**PAGE TEXT:**
>>>

For more on this subject click here:
pei-intl.com

Last Friday the S&P December contract did close below 1292.50--electing
a key weekly bearish reversal. What this means in plain English is,
"Don't buy dips anymore!" Buying dips might have been a nifty
strategy in the past, but may prove very risky from here on out. Now
more than ever we believe stocks are vulnerable to a test of the 1998
October Lows.

So you're going to take your money out of stocks and put it into bonds,
right?!!!

Hold on there partner! Even though a flight-to-quality is possible,
bonds appear very risky.
The two day rally in gold is not to be pooh poohed. Oil is also
showing no signs of topping out.
Your traditional economist may say that "ex-food & energy" there is no
inflation, but I don't know too many people who live "ex-food & energy."

<<<

**DATA SUPPLIED:**
>>>

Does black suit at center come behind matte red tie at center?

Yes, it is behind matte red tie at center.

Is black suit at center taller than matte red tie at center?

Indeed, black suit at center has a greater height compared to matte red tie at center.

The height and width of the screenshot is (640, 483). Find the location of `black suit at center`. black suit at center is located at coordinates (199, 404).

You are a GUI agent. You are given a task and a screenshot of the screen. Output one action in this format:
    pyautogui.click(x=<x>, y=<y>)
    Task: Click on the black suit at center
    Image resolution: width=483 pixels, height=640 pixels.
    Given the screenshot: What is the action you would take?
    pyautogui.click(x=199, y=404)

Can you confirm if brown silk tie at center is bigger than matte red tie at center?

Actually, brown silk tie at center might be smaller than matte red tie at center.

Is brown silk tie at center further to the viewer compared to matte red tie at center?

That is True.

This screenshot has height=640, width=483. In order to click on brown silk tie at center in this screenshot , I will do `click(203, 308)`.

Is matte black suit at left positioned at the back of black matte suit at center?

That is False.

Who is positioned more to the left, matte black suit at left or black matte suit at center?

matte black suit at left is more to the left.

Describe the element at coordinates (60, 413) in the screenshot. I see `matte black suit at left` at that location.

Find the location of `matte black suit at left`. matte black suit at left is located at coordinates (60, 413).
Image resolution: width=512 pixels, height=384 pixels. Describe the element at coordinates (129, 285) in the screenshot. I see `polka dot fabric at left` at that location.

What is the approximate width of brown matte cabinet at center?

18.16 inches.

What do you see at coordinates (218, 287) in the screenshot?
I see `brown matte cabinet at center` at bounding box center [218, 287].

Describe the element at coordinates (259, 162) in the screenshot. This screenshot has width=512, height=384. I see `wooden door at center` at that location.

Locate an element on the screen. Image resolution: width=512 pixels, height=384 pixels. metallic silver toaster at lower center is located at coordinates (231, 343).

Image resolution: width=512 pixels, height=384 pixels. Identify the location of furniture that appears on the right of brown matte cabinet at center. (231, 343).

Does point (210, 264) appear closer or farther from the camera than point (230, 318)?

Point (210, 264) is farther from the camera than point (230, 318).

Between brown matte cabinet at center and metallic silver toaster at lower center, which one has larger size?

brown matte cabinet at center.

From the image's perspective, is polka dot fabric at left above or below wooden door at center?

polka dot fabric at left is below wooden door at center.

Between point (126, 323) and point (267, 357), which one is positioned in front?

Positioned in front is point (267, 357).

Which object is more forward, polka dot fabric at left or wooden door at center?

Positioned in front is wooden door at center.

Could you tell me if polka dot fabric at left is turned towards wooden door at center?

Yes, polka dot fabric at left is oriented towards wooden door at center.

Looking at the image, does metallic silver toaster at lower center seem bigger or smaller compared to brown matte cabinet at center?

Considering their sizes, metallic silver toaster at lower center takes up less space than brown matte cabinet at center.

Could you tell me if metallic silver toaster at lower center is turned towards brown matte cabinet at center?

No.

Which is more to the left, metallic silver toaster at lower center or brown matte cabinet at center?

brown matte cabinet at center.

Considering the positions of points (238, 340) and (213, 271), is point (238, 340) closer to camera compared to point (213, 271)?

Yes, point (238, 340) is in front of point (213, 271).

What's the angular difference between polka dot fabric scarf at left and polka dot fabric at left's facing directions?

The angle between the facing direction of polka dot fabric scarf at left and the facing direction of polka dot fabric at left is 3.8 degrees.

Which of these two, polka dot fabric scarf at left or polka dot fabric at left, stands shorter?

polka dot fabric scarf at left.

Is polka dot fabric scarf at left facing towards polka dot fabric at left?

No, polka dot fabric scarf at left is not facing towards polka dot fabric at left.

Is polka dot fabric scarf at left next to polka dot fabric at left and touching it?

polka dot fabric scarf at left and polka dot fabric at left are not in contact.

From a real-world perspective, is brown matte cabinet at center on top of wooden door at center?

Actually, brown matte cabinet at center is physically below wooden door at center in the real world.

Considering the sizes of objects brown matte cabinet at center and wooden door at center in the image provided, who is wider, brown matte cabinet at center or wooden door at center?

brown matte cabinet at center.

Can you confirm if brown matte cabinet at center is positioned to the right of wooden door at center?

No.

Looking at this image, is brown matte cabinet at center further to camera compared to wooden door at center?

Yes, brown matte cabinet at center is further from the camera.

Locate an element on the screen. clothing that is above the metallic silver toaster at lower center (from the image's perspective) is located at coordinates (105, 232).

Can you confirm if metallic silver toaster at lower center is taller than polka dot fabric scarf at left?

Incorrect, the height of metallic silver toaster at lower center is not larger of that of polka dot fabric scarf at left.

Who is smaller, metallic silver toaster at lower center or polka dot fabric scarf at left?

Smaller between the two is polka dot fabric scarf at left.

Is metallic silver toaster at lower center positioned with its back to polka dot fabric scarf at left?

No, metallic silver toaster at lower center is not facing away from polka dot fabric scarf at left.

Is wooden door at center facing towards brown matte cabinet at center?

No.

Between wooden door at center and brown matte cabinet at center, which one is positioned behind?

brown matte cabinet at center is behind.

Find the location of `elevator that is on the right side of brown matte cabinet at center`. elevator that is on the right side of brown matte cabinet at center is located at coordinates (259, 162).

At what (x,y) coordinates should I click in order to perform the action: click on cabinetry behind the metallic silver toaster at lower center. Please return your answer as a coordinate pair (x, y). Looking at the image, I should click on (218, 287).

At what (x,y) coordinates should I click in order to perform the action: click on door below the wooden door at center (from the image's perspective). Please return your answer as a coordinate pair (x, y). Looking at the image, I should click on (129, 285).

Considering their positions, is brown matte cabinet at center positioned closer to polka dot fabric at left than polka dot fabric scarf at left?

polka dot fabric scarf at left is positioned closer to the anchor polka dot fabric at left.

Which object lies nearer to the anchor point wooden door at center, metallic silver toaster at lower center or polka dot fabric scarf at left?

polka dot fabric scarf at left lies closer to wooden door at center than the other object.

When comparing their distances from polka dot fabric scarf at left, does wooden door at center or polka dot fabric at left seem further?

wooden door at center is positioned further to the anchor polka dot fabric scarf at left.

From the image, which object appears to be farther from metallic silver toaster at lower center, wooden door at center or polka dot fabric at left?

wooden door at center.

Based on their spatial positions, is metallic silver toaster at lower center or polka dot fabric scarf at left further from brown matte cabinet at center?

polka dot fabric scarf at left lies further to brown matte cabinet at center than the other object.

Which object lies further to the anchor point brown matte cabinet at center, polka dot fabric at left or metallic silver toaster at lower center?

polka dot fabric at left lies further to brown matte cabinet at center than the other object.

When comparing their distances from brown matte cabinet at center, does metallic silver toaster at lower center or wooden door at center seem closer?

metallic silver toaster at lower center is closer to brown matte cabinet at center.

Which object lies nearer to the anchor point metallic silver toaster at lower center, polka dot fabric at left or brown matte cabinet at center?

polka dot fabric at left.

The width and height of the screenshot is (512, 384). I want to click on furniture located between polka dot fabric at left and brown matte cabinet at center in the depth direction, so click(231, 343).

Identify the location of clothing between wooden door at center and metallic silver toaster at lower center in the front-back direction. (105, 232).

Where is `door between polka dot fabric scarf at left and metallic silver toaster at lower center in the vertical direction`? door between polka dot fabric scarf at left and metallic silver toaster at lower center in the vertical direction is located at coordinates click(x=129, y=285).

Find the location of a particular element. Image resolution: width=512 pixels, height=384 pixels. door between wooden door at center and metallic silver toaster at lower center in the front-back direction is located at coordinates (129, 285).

<<<
>>>

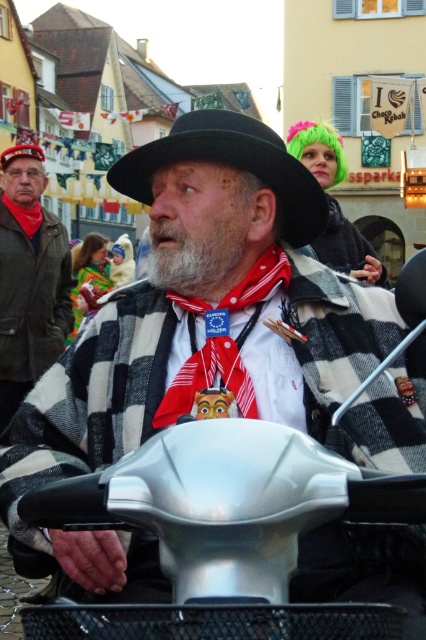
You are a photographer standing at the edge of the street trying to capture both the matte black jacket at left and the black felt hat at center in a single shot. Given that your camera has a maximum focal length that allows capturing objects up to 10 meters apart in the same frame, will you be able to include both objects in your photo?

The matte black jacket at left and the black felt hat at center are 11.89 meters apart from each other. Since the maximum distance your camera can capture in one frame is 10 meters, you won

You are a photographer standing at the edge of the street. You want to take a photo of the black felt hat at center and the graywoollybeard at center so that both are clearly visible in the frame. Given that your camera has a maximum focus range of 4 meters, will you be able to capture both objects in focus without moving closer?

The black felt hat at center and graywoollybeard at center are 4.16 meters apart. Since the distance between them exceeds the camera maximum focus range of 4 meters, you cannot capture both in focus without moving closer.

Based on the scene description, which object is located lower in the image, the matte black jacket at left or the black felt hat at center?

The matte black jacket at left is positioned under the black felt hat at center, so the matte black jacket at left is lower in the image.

<<<
>>>

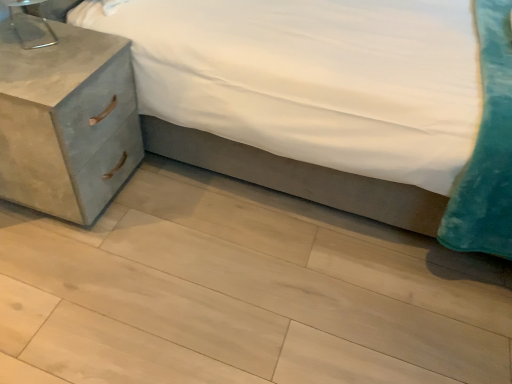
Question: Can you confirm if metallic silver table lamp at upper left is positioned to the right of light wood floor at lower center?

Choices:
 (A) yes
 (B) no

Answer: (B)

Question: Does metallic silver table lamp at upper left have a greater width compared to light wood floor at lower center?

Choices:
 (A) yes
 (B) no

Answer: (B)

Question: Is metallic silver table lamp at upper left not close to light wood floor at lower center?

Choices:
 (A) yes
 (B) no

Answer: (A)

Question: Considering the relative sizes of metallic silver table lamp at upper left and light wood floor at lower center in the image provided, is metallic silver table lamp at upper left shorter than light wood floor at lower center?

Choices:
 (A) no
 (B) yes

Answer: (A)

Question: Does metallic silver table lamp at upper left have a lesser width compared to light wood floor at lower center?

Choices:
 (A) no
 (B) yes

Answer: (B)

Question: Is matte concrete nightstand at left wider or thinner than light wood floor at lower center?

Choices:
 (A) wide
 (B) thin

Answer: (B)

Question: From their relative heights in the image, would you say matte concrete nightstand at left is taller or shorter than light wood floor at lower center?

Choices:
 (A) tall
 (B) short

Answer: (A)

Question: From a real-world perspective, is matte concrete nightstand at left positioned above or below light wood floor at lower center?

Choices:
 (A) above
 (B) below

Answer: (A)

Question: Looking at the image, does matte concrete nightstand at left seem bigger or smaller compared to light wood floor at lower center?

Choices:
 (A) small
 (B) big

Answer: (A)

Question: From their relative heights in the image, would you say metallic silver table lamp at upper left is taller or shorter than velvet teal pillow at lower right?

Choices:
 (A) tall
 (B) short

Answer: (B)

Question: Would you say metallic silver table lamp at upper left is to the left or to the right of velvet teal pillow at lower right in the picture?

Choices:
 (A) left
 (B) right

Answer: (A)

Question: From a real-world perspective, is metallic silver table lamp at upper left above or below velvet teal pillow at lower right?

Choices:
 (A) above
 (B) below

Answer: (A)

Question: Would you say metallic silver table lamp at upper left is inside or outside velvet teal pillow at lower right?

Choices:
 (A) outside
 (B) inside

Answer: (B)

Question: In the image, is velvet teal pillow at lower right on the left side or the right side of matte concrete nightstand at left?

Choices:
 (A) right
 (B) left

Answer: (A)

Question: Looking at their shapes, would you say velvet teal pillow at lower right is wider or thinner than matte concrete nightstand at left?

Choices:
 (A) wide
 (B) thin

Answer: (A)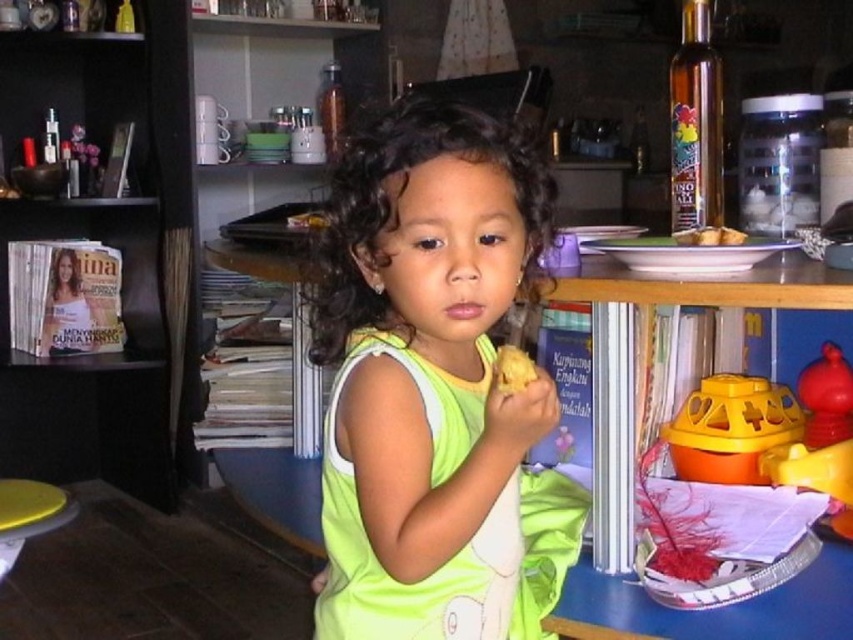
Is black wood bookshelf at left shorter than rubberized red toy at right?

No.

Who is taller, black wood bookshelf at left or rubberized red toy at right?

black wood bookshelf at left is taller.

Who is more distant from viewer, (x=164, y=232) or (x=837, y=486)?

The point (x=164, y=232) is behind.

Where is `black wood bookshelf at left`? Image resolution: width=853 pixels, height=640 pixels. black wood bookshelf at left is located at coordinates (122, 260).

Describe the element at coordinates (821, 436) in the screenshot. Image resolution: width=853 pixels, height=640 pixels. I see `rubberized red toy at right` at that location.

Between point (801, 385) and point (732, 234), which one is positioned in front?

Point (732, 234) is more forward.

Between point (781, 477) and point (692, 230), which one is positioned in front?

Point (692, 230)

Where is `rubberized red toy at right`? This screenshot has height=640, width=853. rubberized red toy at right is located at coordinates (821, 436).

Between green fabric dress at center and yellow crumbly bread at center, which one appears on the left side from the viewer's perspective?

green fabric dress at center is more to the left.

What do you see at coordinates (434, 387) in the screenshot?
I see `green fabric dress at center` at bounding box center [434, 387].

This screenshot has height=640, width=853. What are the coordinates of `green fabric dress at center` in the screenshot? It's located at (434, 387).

<<<

**PROBLEMS AND TASKS:**
**A.** Please turn the paragraph of the market commentary that begins "Last Friday the S&P December contract" into a short bulleted list that keeps its main facts.
**B.** Answer these questions from the market commentary, one line each:
(i) Below what level did the S&P December contract close last Friday?
(ii) How many days has the rally in gold lasted?
(iii) Which investment does the commentary call very risky even though a flight to quality is possible?

**RESPONSES PER TASK:**
**A.**
- Last Friday the S&P December contract closed below 1292.50.
- That close triggered a key weekly bearish reversal.
- In plain terms, it means to stop buying dips, which may now be very risky.
- Stocks look more vulnerable than ever to a test of the October 1998 lows.

**B.**
(i) 1292.50
(ii) Two days
(iii) Bonds